Problem description | What do the lines say from the start of the entries through the one containing "Image 2: First"? Repeat them exactly.

- Opening Delimiter -

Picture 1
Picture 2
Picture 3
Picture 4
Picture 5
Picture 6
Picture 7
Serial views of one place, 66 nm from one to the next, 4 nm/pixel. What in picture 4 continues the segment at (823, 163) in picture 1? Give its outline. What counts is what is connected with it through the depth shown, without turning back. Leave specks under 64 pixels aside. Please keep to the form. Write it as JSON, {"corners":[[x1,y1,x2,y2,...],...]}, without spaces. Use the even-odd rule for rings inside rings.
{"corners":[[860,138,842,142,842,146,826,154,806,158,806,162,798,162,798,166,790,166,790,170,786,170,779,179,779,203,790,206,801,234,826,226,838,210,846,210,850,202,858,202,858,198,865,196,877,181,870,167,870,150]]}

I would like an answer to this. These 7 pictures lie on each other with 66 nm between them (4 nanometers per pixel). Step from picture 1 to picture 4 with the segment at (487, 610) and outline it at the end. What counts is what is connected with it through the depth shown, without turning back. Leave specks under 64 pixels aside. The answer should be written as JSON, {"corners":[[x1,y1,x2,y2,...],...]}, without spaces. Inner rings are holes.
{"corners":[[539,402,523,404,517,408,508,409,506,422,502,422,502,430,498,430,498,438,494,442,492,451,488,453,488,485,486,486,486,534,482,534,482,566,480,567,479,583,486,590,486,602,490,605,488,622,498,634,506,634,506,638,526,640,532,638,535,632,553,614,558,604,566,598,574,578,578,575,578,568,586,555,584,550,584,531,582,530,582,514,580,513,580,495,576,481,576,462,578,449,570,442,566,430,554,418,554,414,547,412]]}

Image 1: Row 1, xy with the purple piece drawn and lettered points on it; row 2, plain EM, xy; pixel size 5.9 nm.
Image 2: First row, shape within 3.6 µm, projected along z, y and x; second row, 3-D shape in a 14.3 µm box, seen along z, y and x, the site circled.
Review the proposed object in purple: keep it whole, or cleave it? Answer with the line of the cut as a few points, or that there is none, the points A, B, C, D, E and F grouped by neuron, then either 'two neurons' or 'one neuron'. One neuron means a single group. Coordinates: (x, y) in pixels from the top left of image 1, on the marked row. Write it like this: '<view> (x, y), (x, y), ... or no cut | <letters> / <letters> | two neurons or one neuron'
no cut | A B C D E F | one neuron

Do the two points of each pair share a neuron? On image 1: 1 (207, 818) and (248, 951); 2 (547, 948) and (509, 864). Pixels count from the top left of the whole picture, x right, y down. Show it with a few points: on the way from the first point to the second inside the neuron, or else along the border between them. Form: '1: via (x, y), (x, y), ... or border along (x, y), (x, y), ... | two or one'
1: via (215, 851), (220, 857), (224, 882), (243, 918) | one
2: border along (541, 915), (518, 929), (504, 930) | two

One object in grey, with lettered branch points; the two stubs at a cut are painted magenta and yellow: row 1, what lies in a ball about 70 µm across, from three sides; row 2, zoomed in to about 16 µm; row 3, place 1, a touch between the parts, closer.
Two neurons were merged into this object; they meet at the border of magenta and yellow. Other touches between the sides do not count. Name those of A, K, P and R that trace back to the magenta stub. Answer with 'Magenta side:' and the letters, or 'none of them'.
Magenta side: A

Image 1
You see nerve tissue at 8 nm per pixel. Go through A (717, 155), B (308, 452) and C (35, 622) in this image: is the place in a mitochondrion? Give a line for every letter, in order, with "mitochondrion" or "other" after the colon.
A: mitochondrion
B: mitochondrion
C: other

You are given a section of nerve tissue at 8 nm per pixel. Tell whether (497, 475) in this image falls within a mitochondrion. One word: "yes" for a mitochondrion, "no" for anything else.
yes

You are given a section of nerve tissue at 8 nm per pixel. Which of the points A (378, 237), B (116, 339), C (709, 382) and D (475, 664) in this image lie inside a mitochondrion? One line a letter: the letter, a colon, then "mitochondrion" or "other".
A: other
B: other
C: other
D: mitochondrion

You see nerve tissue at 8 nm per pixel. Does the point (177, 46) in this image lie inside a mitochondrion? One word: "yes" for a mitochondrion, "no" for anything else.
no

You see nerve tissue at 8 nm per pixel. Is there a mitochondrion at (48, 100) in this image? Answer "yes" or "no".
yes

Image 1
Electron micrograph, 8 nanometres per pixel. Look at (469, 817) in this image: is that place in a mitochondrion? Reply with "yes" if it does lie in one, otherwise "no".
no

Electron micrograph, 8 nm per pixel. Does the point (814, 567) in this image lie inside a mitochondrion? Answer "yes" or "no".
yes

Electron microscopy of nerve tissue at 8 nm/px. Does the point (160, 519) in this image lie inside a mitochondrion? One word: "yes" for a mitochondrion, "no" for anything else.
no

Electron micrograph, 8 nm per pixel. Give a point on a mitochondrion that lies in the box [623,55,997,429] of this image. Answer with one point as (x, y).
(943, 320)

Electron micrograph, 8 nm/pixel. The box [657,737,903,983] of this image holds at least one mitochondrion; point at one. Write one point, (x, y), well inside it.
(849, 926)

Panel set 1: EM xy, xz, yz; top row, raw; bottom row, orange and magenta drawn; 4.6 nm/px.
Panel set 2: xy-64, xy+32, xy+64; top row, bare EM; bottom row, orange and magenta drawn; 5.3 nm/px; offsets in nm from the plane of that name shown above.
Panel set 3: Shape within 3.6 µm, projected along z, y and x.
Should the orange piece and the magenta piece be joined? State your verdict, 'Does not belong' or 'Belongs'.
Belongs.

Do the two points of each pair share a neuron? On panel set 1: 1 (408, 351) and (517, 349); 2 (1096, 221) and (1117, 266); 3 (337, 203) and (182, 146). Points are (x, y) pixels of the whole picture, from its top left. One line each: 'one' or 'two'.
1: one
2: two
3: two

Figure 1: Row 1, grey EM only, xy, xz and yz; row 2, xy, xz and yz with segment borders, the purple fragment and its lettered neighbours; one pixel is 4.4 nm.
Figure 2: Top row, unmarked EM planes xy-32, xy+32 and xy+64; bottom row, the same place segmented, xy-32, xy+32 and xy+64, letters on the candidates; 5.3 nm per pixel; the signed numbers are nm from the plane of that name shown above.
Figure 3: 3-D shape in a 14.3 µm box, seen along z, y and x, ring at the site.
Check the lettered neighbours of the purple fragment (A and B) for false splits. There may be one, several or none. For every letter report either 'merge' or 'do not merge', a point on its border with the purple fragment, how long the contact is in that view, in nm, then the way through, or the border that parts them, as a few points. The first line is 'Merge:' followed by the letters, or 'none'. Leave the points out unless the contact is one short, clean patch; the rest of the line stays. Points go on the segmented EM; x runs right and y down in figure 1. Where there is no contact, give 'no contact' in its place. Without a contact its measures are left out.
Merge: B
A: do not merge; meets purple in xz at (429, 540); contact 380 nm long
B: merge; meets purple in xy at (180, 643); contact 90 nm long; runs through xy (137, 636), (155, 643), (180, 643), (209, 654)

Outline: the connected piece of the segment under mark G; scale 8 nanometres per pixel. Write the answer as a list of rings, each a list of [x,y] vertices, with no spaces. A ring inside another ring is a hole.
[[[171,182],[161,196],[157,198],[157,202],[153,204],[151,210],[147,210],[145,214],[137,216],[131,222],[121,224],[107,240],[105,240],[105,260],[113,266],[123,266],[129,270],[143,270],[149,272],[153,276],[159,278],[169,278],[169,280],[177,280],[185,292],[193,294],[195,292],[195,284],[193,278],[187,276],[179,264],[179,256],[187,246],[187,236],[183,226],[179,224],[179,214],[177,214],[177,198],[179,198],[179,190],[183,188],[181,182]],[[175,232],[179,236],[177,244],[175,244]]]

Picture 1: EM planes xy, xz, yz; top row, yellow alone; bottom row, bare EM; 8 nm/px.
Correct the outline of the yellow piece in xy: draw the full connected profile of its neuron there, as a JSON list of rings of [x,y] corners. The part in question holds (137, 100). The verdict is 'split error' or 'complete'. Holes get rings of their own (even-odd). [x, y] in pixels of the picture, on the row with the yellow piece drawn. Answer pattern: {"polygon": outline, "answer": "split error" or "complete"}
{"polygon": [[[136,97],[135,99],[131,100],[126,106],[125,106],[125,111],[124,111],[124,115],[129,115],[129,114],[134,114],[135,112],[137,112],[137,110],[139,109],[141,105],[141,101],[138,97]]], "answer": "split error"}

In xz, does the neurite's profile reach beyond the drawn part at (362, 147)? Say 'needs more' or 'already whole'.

- Closing Delimiter -

Answer box |
Picture 1
Picture 2
Picture 3
Picture 4
Picture 5
Picture 6
Picture 7
Serial views of one place, 66 nm from one to the next, 4 nm/pixel. What in picture 4 continues the segment at (823, 163) in picture 1? Give its outline. What counts is what is connected with it through the depth shown, without turning back. Leave specks under 64 pixels aside. Please keep to the form. Write it as JSON, {"corners":[[x1,y1,x2,y2,...],...]}, without spaces. Use the even-odd rule for rings inside rings.
{"corners":[[860,138,842,142,842,146,826,154,806,158,806,162,798,162,798,166,790,166,790,170,786,170,779,179,779,203,790,206,801,234,826,226,838,210,846,210,850,202,858,202,858,198,865,196,877,181,870,167,870,150]]}

I would like an answer to this. These 7 pictures lie on each other with 66 nm between them (4 nanometers per pixel). Step from picture 1 to picture 4 with the segment at (487, 610) and outline it at the end. What counts is what is connected with it through the depth shown, without turning back. Leave specks under 64 pixels aside. The answer should be written as JSON, {"corners":[[x1,y1,x2,y2,...],...]}, without spaces. Inner rings are holes.
{"corners":[[539,402,523,404,517,408,508,409,506,422,502,422,502,430,498,430,498,438,494,442,492,451,488,453,488,485,486,486,486,534,482,534,482,566,480,567,479,583,486,590,486,602,490,605,488,622,498,634,506,634,506,638,526,640,532,638,535,632,553,614,558,604,566,598,574,578,578,575,578,568,586,555,584,550,584,531,582,530,582,514,580,513,580,495,576,481,576,462,578,449,570,442,566,430,554,418,554,414,547,412]]}

Image 1: Row 1, xy with the purple piece drawn and lettered points on it; row 2, plain EM, xy; pixel size 5.9 nm.
Image 2: First row, shape within 3.6 µm, projected along z, y and x; second row, 3-D shape in a 14.3 µm box, seen along z, y and x, the site circled.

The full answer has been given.